Vintage classic vehicles including Rolls-Royce Silver Ghost, Clement Talbot and double-decker bus go to auction at Bonhams
00:01, 09 June 2014
A lifetime’s collection of rare classic vehicles worth hundreds of thousands of pounds each are being sold in one of the biggest auctions of its kind Kent has ever seen.
They include a 1914 Rolls-Royce Silver Ghost valued at £500,000; a 1904 Clement Talbot Brougham at between £350,000 and £450,000; and a beautiful 1922 red Tilling Stevens double-decker bus – priced at £90,000 to £110,000.
The vehicles were bought and lovingly refurbished by Michael Banfield from Staplehurst, who died in January last year aged 76.
There are 1,200 lots made up of not only Edwardian vintage cars and veteran buses and fire engines, but also a large range of automobilia items.
They go under the hammer in a two-day Bonhams sale at Cranbrook Road on Thursday and Friday, with admission by catalogue only at £25 for two people – available only from Bonhams.
Mr Banfield’s wife Susan has many stories of his early buying trips, one she says he regretted all his life.
He travelled with his father Charles to Edinburgh in the late 50s with a trailer to see a D-type Jaguar the Scottish Racing team Ecurie Ecosse had available to purchase.
“But his father put him off, telling him: ‘I don’t know why you brought me all the way here to see a car that looks like a sausage’.

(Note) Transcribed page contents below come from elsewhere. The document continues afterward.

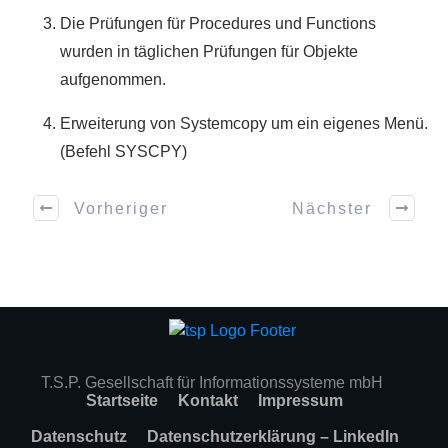
Die Prüfungen für Procedures und Functions
wurden in täglichen Prüfungen für Objekte
aufgenommen.
Erweiterung von Systemcopy um ein eigenes Menü.
(Befehl SYSCPY)
Vorheriger
Nächster
T.S.P. Gesellschaft für Informationssysteme mbH
Startseite
Kontakt
Impressum
Datenschutz
Datenschutzerklärung – LinkedIn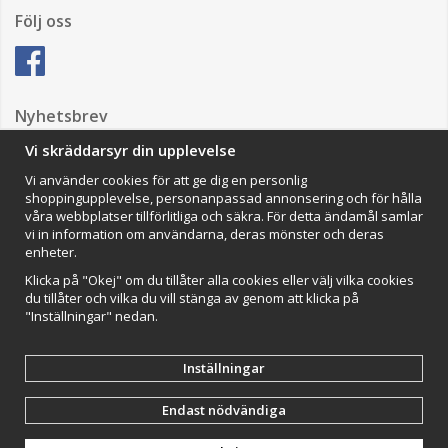
Följ oss
Nyhetsbrev
Vi skräddarsyr din upplevelse
Vi använder cookies för att ge dig en personlig
Anmäl mig
shoppingupplevelse, personanpassad annonsering och för hålla
våra webbplatser tillförlitliga och säkra. För detta ändamål samlar
Impressum
vi in information om användarna, deras mönster och deras
enheter.
VAMOS Commerce AB
Organisationsnummer: 559502-0453
Klicka på "Okej" om du tillåter alla cookies eller välj vilka cookies
du tillåter och vilka du vill stänga av genom att klicka på
"Inställningar" nedan.
Inställningar
Endast nödvändiga
Drift & produktion:
Wikinggruppen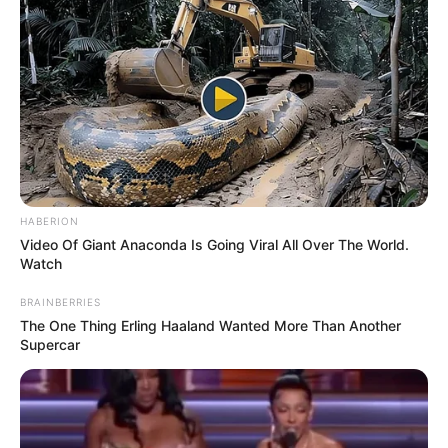
HABERION
Video Of Giant Anaconda Is Going Viral All Over The World.
Watch
BRAINBERRIES
The One Thing Erling Haaland Wanted More Than Another
Supercar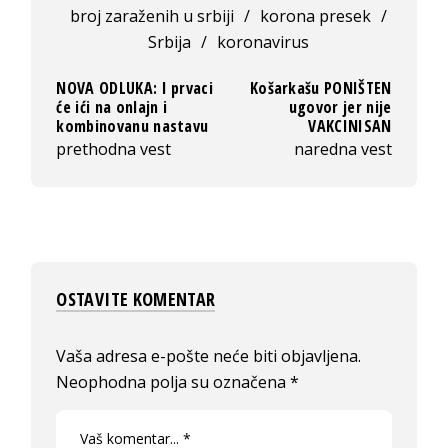
broj zaraženih u srbiji
/
korona presek
/
Srbija
/
koronavirus
NOVA ODLUKA: I prvaci
Košarkašu PONIŠTEN
će ići na onlajn i
ugovor jer nije
kombinovanu nastavu
VAKCINISAN
prethodna vest
naredna vest
OSTAVITE KOMENTAR
Vaša adresa e-pošte neće biti objavljena.
Neophodna polja su označena
*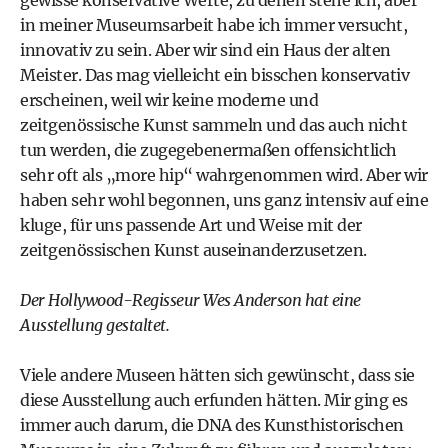
gewisse konservative Werte, zu denen stehe ich, aber
in meiner Museumsarbeit habe ich immer versucht,
innovativ zu sein. Aber wir sind ein Haus der alten
Meister. Das mag vielleicht ein bisschen konservativ
erscheinen, weil wir keine moderne und
zeitgenössische Kunst sammeln und das auch nicht
tun werden, die zugegebenermaßen offensichtlich
sehr oft als „more hip“ wahrgenommen wird. Aber wir
haben sehr wohl begonnen, uns ganz intensiv auf eine
kluge, für uns passende Art und Weise mit der
zeitgenössischen Kunst auseinanderzusetzen.
Der Hollywood-Regisseur Wes Anderson hat eine
Ausstellung gestaltet.
Viele andere Museen hätten sich gewünscht, dass sie
diese Ausstellung auch erfunden hätten. Mir ging es
immer auch darum, die DNA des Kunsthistorischen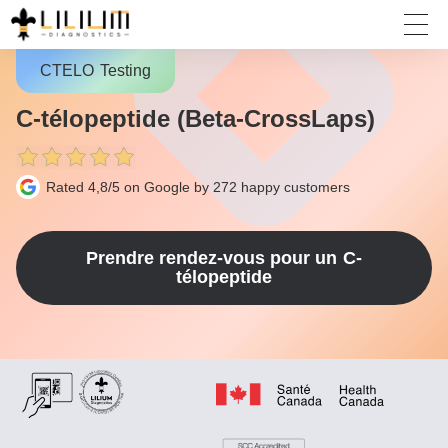
CTELO
Testing
C-télopeptide (Beta-CrossLaps)
Rated 4,8/5 on Google by 272
happy customers
Prendre rendez-vous pour un
C-
télopeptide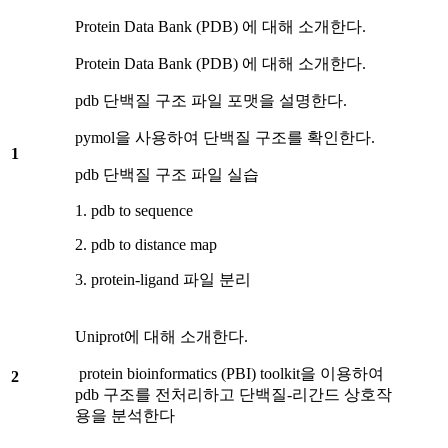
Protein Data Bank (PDB) 에 대해 소개한다.
Protein Data Bank (PDB) 에 대해 소개한다.
pdb 단백질 구조 파일 포맷을 설명한다.
pymol을 사용하여 단백질 구조를 확인한다.
1
pdb 단백질 구조 파일 실습
1. pdb to sequence
2. pdb to distance map
3. protein-ligand 파일 분리
Uniprot에 대해 소개한다.
protein bioinformatics (PBI) toolkit을 이용하여
2
pdb 구조를 전처리하고 단백질-리간드 상호작
용을 분석한다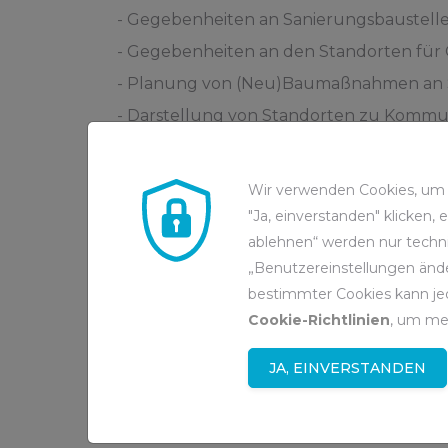
- Gegebenheiten an Sanierungsbaustell
- Gegebenheiten an den Standorten fü
- Planung von (Neu)Baumaßnahmen an 
- Darstellung von Standorten zu Kommu
- Aufnahme einzelner Anlagen zu Schul
Wir verwenden Cookies, um d
Die 3D-Modelle bieten einen so detaillie
"Ja, einverstanden" klicken,
eingespart werden können, so die Einsch
ablehnen“ werden nur techni
auch, die virtuellen Zwillinge externen 
„Benutzereinstellungen ände
bestimmter Cookies kann jed
durchgeführt werden können. Angesichts
Cookie-Richtlinien
, um me
Schlienkamp.
JA, EINVERSTANDEN
RAG wird als Vorreiter wahrgenomme
Auch außerhalb des Unternehmens stoßen 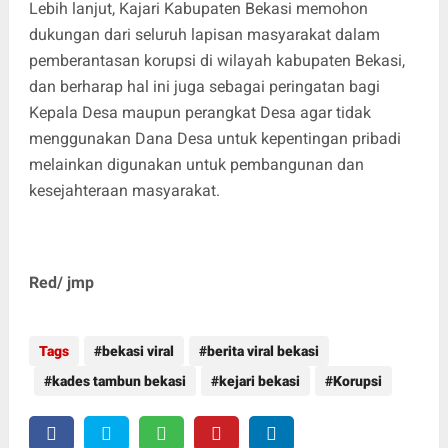
Lebih lanjut, Kajari Kabupaten Bekasi memohon
dukungan dari seluruh lapisan masyarakat dalam
pemberantasan korupsi di wilayah kabupaten Bekasi,
dan berharap hal ini juga sebagai peringatan bagi
Kepala Desa maupun perangkat Desa agar tidak
menggunakan Dana Desa untuk kepentingan pribadi
melainkan digunakan untuk pembangunan dan
kesejahteraan masyarakat.
Red/ jmp
Tags
bekasi viral
berita viral bekasi
kades tambun bekasi
kejari bekasi
Korupsi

“For the remainder of his life Michael regretted taking his father’s advice.”
An understandable feeling. Today the D-type racing Jaguar, which can reach a speed of 172.8 mph, has sold for telephone numbers at auctions – one for £2,201,500 in July 2008, another for £1,706,000 sold in 1999.
“Michael was a real enthusiast. One of his early purchases was when he was only 23,” said Mrs Banfield.

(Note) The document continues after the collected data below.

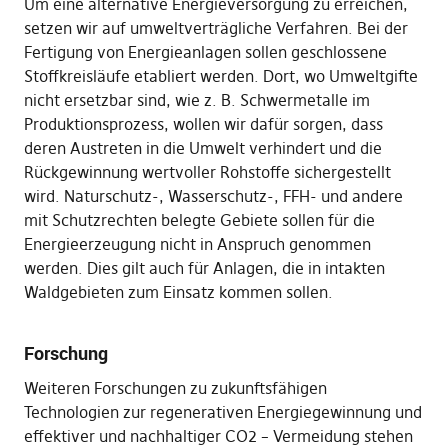
Um eine alternative Energieversorgung zu erreichen,
setzen wir auf umweltverträgliche Verfahren. Bei der
Fertigung von Energieanlagen sollen geschlossene
Stoffkreisläufe etabliert werden. Dort, wo Umweltgifte
nicht ersetzbar sind, wie z. B. Schwermetalle im
Produktionsprozess, wollen wir dafür sorgen, dass
deren Austreten in die Umwelt verhindert und die
Rückgewinnung wertvoller Rohstoffe sichergestellt
wird. Naturschutz-, Wasserschutz-, FFH- und andere
mit Schutzrechten belegte Gebiete sollen für die
Energieerzeugung nicht in Anspruch genommen
werden. Dies gilt auch für Anlagen, die in intakten
Waldgebieten zum Einsatz kommen sollen.
Forschung
Weiteren Forschungen zu zukunftsfähigen
Technologien zur regenerativen Energiegewinnung und
effektiver und nachhaltiger CO2 – Vermeidung stehen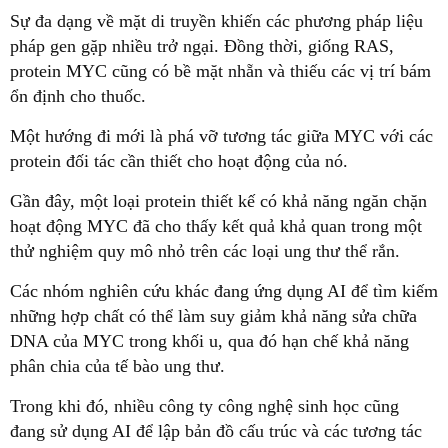
Sự đa dạng về mặt di truyền khiến các phương pháp liệu
pháp gen gặp nhiều trở ngại. Đồng thời, giống RAS,
protein MYC cũng có bề mặt nhẵn và thiếu các vị trí bám
ổn định cho thuốc.
Một hướng đi mới là phá vỡ tương tác giữa MYC với các
protein đối tác cần thiết cho hoạt động của nó.
Gần đây, một loại protein thiết kế có khả năng ngăn chặn
hoạt động MYC đã cho thấy kết quả khả quan trong một
thử nghiệm quy mô nhỏ trên các loại ung thư thể rắn.
Các nhóm nghiên cứu khác đang ứng dụng AI để tìm kiếm
những hợp chất có thể làm suy giảm khả năng sửa chữa
DNA của MYC trong khối u, qua đó hạn chế khả năng
phân chia của tế bào ung thư.
Trong khi đó, nhiều công ty công nghệ sinh học cũng
đang sử dụng AI để lập bản đồ cấu trúc và các tương tác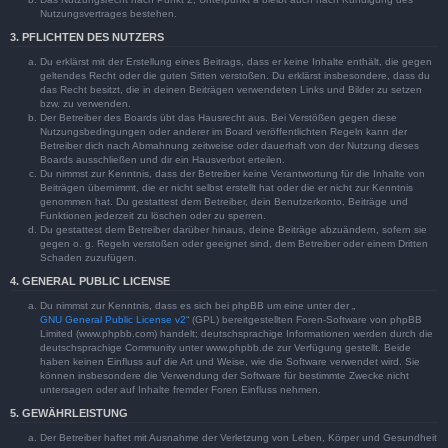
Nutzungsvertrages bestehen.
3. PFLICHTEN DES NUTZERS
Du erklärst mit der Erstellung eines Beitrags, dass er keine Inhalte enthält, die gegen
geltendes Recht oder die guten Sitten verstoßen. Du erklärst insbesondere, dass du
das Recht besitzt, die in deinen Beiträgen verwendeten Links und Bilder zu setzen
bzw. zu verwenden.
Der Betreiber des Boards übt das Hausrecht aus. Bei Verstößen gegen diese
Nutzungsbedingungen oder anderer im Board veröffentlichten Regeln kann der
Betreiber dich nach Abmahnung zeitweise oder dauerhaft von der Nutzung dieses
Boards ausschließen und dir ein Hausverbot erteilen.
Du nimmst zur Kenntnis, dass der Betreiber keine Verantwortung für die Inhalte von
Beiträgen übernimmt, die er nicht selbst erstellt hat oder die er nicht zur Kenntnis
genommen hat. Du gestattest dem Betreiber, dein Benutzerkonto, Beiträge und
Funktionen jederzeit zu löschen oder zu sperren.
Du gestattest dem Betreiber darüber hinaus, deine Beiträge abzuändern, sofern sie
gegen o. g. Regeln verstoßen oder geeignet sind, dem Betreiber oder einem Dritten
Schaden zuzufügen.
4. GENERAL PUBLIC LICENSE
Du nimmst zur Kenntnis, dass es sich bei phpBB um eine unter der „
GNU General Public License v2
“ (GPL) bereitgestellten Foren-Software von phpBB
Limited (www.phpbb.com) handelt; deutschsprachige Informationen werden durch die
deutschsprachige Community unter www.phpbb.de zur Verfügung gestellt. Beide
haben keinen Einfluss auf die Art und Weise, wie die Software verwendet wird. Sie
können insbesondere die Verwendung der Software für bestimmte Zwecke nicht
untersagen oder auf Inhalte fremder Foren Einfluss nehmen.
5. GEWÄHRLEISTUNG
Der Betreiber haftet mit Ausnahme der Verletzung von Leben, Körper und Gesundheit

“He took this old vehicle out for a ride and paid for it in cash – £400 in notes straight out of an old school satchel.”
One commercial vehicle on sale will be a cream and green coloured 1932 Leyland Titan TD2 double-deck bus which had spent its life in Jersey.
“Michael bought it in 1960 and paid £40 and also £49 to ship it from Jersey,” said Mrs Banfield.
It now carries an auction price of £28,000-£40,000.
“It’s a major responsibility to be looking after a collection – 80% of which is nearly 100 years old – and there comes a day when a decision has to be made for other people to look after them,” she added.